Yeast Infection Or Bacterial Vaginosis?

There is in fact a distinctive symptom of bacterial Fresh Flora Review  vaginosis that separates it from other vaginal disorders. First, let’s get to know more about these two conditions.

Vaginal yeast infection is a common cause of vaginitis. The most common type of fungus accountable for this form of vaginitis is Candida albicans. It is common to find yeast present in the vagina of healthy women. Vaginal yeast infections will only occur when there is an overgrowth of the yeast already residing in the vaginal area, or when new yeast invades the vagina. Overgrowth of yeast in the vagina is usually caused by normal protective bacteria being wiped out, which can happen when antibiotics are taken to treat another infection. In addition, if your immune system is weak or you have suppressed immune function, yeast can also overgrow and cause infections.

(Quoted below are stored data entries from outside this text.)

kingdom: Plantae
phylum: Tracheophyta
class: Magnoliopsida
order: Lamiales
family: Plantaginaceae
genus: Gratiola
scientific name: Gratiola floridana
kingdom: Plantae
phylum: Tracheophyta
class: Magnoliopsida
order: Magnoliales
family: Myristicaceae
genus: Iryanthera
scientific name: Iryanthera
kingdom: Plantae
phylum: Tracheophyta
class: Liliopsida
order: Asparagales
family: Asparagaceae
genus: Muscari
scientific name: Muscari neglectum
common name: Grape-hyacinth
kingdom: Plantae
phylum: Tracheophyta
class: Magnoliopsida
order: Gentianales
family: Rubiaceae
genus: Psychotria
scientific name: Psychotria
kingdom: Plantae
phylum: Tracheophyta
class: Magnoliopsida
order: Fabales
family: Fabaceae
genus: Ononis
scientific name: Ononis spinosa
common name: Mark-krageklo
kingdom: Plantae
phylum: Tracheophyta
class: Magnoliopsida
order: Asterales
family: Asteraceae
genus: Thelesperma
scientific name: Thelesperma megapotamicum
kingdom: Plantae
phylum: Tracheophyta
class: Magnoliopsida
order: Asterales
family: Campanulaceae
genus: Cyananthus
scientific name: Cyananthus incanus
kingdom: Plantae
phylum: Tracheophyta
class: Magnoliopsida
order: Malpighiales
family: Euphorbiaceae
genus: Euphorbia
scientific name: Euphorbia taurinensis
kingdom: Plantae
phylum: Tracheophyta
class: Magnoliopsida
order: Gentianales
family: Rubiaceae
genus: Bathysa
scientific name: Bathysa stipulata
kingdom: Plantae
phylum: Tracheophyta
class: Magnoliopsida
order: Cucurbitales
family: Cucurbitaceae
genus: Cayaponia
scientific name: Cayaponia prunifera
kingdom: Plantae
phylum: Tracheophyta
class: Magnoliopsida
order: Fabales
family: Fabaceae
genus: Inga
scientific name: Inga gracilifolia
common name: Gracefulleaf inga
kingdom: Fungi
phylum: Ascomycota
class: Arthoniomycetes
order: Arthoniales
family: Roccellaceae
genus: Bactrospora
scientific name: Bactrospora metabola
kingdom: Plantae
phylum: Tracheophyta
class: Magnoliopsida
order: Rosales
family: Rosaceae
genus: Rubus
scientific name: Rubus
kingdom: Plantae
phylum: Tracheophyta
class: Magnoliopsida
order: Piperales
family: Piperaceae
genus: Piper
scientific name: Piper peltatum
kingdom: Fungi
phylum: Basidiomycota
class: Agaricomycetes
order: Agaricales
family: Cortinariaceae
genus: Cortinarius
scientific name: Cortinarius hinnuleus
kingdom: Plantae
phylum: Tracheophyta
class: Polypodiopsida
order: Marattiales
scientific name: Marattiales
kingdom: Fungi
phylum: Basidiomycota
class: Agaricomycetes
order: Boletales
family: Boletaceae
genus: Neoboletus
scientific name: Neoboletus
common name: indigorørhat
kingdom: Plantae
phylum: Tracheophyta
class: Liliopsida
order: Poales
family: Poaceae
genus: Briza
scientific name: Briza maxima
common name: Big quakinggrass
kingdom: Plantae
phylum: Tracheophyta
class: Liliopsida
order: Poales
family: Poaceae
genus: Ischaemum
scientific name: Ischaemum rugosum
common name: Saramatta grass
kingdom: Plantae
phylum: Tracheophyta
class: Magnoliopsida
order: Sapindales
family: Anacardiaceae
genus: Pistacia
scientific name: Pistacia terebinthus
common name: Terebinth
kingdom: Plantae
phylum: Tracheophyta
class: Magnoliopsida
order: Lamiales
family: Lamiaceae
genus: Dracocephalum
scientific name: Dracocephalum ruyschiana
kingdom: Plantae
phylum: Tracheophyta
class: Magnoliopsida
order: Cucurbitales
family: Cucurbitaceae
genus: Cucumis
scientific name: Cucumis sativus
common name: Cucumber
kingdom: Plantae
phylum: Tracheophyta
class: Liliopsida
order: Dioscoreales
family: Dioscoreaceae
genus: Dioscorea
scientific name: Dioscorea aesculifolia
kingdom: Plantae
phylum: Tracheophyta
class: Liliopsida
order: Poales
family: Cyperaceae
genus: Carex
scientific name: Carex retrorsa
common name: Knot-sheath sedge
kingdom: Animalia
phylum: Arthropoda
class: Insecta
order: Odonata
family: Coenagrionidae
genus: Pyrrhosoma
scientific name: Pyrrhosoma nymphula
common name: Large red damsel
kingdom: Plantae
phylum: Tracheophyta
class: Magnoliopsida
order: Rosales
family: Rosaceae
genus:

Common symptoms of yeast vaginitis include vaginal itching, and burning sensation and pain during urination or intercourse. There may or may not be vaginal discharge, but if there is, the vaginal discharge is usually thick and whitish, with a consistency similar to that of cottage cheese. However, the discharge is normally odorless.

Another common type of vaginitis is caused by bacterial vaginosis. Similar to yeast infection, bacterial vaginosis is also a result of overgrowth of certain types of bacteria that are normally present in the vagina. Not all women with bacterial vaginosis will be symptomatic, but those who do experience symptoms will have vaginal discharge, usually in gray or white color. The one symptom that sets bacterial vaginosis apart from yeast infection is this-the vaginal discharge has an unpleasant, almost fishy odor.